I have the bar strut, webbing and the Stern performance carpet. My problem is I cannot figure out how to remove the rear seats, any help would be appreciated, hopefully with pics.....Thanks.


----------



## chelspeed (May 6, 2017)

Lots of relevant info here https://www.audizine.com/forum/showthre ... eat-delete


----------



## merlin c (Jan 25, 2012)

chelspeed said:


> Lots of relevant info here https://www.audizine.com/forum/showthre ... eat-delete


Thanks for that, I still cannot find MK3 TTRS rear seat removal in the Audizine website, but thanks for helping me.


----------



## chelspeed (May 6, 2017)

What about this? https://www.ttforum.co.uk/forum/viewtop ... l#p9467949


----------



## Alan W (Oct 8, 2007)

merlin c said:


> chelspeed said:
> 
> 
> > Lots of relevant info here https://www.audizine.com/forum/showthre ... eat-delete
> ...


I found the following in Post 35 of the Thread linked to above:

*Your first step will be removing the trunk liner and foam inserts. There is a nut behind the seats that will become accessible with the foam out.

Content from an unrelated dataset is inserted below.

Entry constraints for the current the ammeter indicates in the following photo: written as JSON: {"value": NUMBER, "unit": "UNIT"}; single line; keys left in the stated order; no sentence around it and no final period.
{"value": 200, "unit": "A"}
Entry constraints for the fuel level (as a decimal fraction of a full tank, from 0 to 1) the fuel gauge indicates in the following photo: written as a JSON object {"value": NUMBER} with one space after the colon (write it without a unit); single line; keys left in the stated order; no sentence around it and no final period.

The biggest PITA is removing the plastic panels. You will bleed your own blood....

The back of the seat is separate from the bottom; only connected by the plastic bits around the things to hold a kid's seat.

The back of the seat is held by that nut accessible from the trunk, and another under the seat cushion(center). Then there are 4 bolts, two on either side; accessible once panels are removed. You'll need a T55 torx, 6" extension, and be prepared to pull like hell... they are in there good!!*

and the following in post 67:

*The bottom seat cushion has no bolts. Just pull up, but you have to remove the four plastic covers around the child seat anchor. Stick your fingers into the back of the cover and pull forward and they'll pop out. Then tilt the bottom and the cushion will come out.

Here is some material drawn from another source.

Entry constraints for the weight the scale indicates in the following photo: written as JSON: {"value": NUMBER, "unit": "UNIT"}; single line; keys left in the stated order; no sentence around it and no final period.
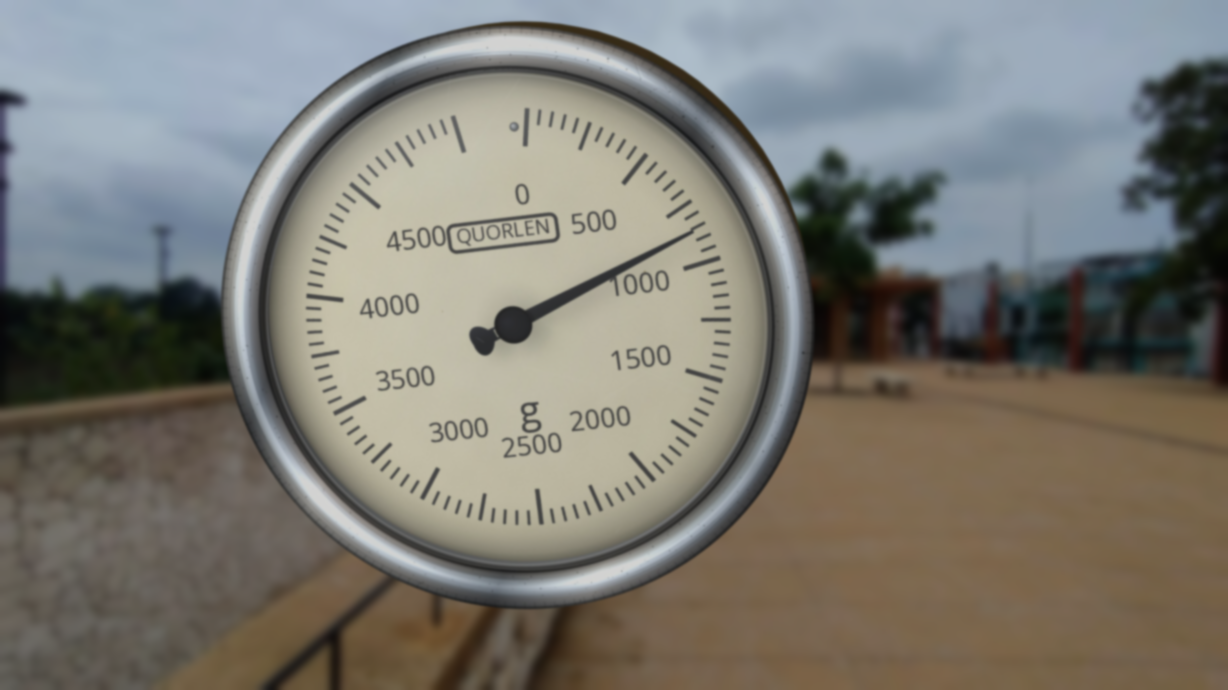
{"value": 850, "unit": "g"}
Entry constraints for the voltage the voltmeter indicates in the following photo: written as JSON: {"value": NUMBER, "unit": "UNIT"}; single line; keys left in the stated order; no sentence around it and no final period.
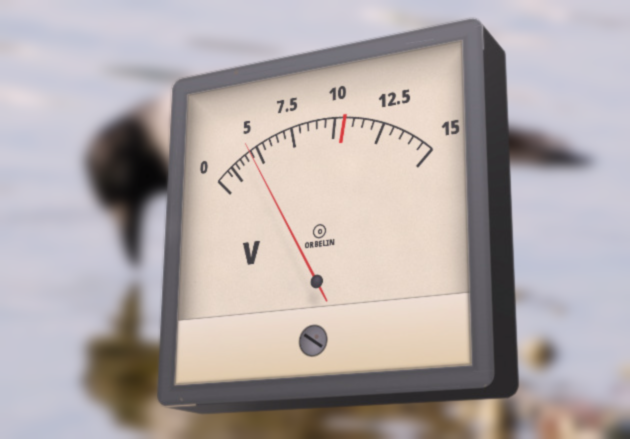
{"value": 4.5, "unit": "V"}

Side panels were not as difficult as some have mentioned here. I certainly didn't bleed my own blood LOL! It's a two motion process: pull outwards first, use the handle/cup holder to pull out, then pull forward toward the front of the car, and it'll slide out.

The seat back is held by 4 T55s and 2 17 nut. You'll have to lift up the plastic cover in the middle of seat, between the two seat buckles. Remove the two little rubber fasteners with a trim removal tool or a flat screwdriver. Then lift it up and remove that 17 nut.*

See also Post 19 for a diagram on how the side panels are removed.

Hope that helps.

Alan W


----------